Perpustakaan Sejarah
Morfologi batuan purba Silokek ditunjukkan oleh tebing karst kemiringan landai dan bergelombang pada ketinggian antara 200-400 mdpl. Puncak kawasan bukit karst berada pada ketinggian 500-600 mdpl. Punggungan, atau bukit-bukit memanjang (elipsoid), rata-rata berukuran 400-600 meter dan lebar 100-150 meter, kata Desi Widia Kusuma, peneliti dari Balai Penelitian dan Pengembangan Provinsi Sumbar. Batang Kuantan adalah sungai sepanjang 38 km yang mengalir di bawah perbukitan dan tebing karst. Hulunya adalah pertemuan dari Batang Ombilin, Batang Sukam, dan Batang Palangki.
Saat musim hujan, debit air Batang Kuantan sangat deras dan mencapai level tiga. Karena banyaknya jeram yang menantang, daerah ini sangat cocok untuk arung jeram. Karena itu, Joseph Willis Jones, Presiden Federasi Arung Jeram Internasional (IRF), menetapkan sungai ini sebagai lokasi Kejuaraan Dunia Arung Jeram Silokek Geofest 2019 pada tanggal 10–14 November 2019. Sebanyak 45 tim dari Indonesia, Malaysia, dan Ceko serta 10 provinsi di Indonesia turut berpartisipasi dalam pertandingan tersebut. Indonesia dipilih untuk mengambil alih Georgia.
Kehadiran beberapa gua atau ngalau (disebut dalam bahasa lokal sebagai Ngalau Inyiak Umpuh, Talago, Cigak, Loguong, Sipungguak, dan Gunung Tombuok) menambah kekayaan geologi ini. Ada juga beberapa air terjun, seperti Air Terjun Palukahan dan Lubuak Pandakian. Nagari Aie Angek memiliki sumber air panas alami yang berfungsi sebagai pemandian alami. Bersih pasir putih terlihat di beberapa bagian tepian Batang Kuantan.

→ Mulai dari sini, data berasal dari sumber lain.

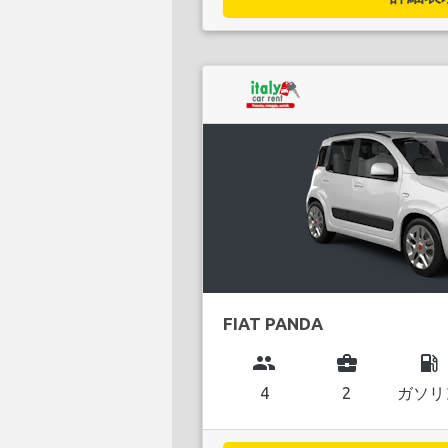
FIAT PANDA
group
business_center
local_gas_station
4
2
ガソリ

Karena Geopark Silokek memiliki banyak peninggalan sejarah masa lalu, keragaman budaya menjadi lebih baik. seperti bangkai lokomotif uap lama Nagari Durian Gadang. Lokomotif ini menjadi saksi dari program romusha penjajah Jepang untuk membangun jalur kereta api yang mengangkut batu bara dari Silokek ke Logas, Pekanbaru. Untuk menyelesaikan jalur yang disebut “Rel Kematian”, lebih dari seratus ribu orang dipaksa bekerja. Sebagian besar dari mereka berasal dari tanah Jawa. Ini karena ribuan pekerja mati kelaparan selama romusha September 1943-1945.
Makam de Grave masih ada di Durian Gadang. Dia meninggal pada 22 Oktober 1872 saat perahu yang dia gunakan untuk menemukan batu bara di Ombilin terseret derasnya arus Batang Kuantan. Syekh Ibrahim dan Raja Ibadat adalah tokoh lain yang makamnya menjadi bagian dari kawasan geopark. Sebagai referensi dari penjelasan yang diberikan oleh website Balai Pelestarian Cagar Budaya Sumbar, Syekh Ibrahim dianggap dimakamkan di Sumpur Kudus.

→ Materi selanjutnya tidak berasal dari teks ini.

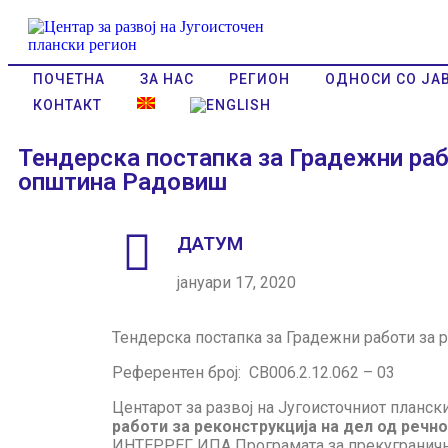
ПОЧЕТНА
ЗА НАС
РЕГИОН
ОДНОСИ СО ЈА
КОНТАКТ
Тендерска постапка за Градежни раб
општина Радовиш
ДАТУМ
јануари 17, 2020
Тендерска постапка за Градежни работи за 
Референтен број: CB006.2.12.062 – 03
Центарот за развој на Југоисточниот планск
работи за реконструкција на дел од реч
ИНТЕРРЕГ ИПА Програмата за прекугранична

Ini menandai permulaan abad ke-13 dari penyebaran Islam pertama di Ranah Minang. Salah satu dari Walisongo, Syekh Ibrahim adalah murid Sunan Kudus. Seperti Syekh Ibrahim, makam Raja atau Rajo Ibadat terletak di Sumpur Kudus. Rajo Ibadat merupakan bagian dari Rajo Tigo Selo, yang merupakan triumvirat yang ada di masa Kerajaan Pagaruyung. Ia menyaksikan Syekh Ibrahim menyebarkan Islam.

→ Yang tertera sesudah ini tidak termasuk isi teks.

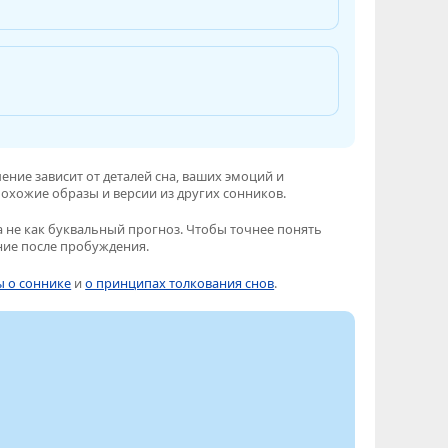
ение зависит от деталей сна, ваших эмоций и
охожие образы и версии из других сонников.
 не как буквальный прогноз. Чтобы точнее понять
ние после пробуждения.
ы о соннике
и
о принципах толкования снов
.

Saat Agresi Militer Belanda II terjadi, Sumpur Kudus juga menjadi saksi penting dari upaya para pendiri bangsa untuk mempertahankan kemerdekaan. Perdana Menteri Sjafruddin Prawiranegara pernah memimpin Pemerintah Darurat RI dari Sumpur Kudus selama tiga pekan, akhir April hingga pertengahan Mei 1949, setelah sempat keluar dari Bukittinggi untuk menghindari pasukan Belanda.
Semoga masyarakat setempat dan perangkat daerah dapat menjaga aset pariwisata berkelanjutan nasional ini agar tetap dapat dinikmati sampai kapan pun.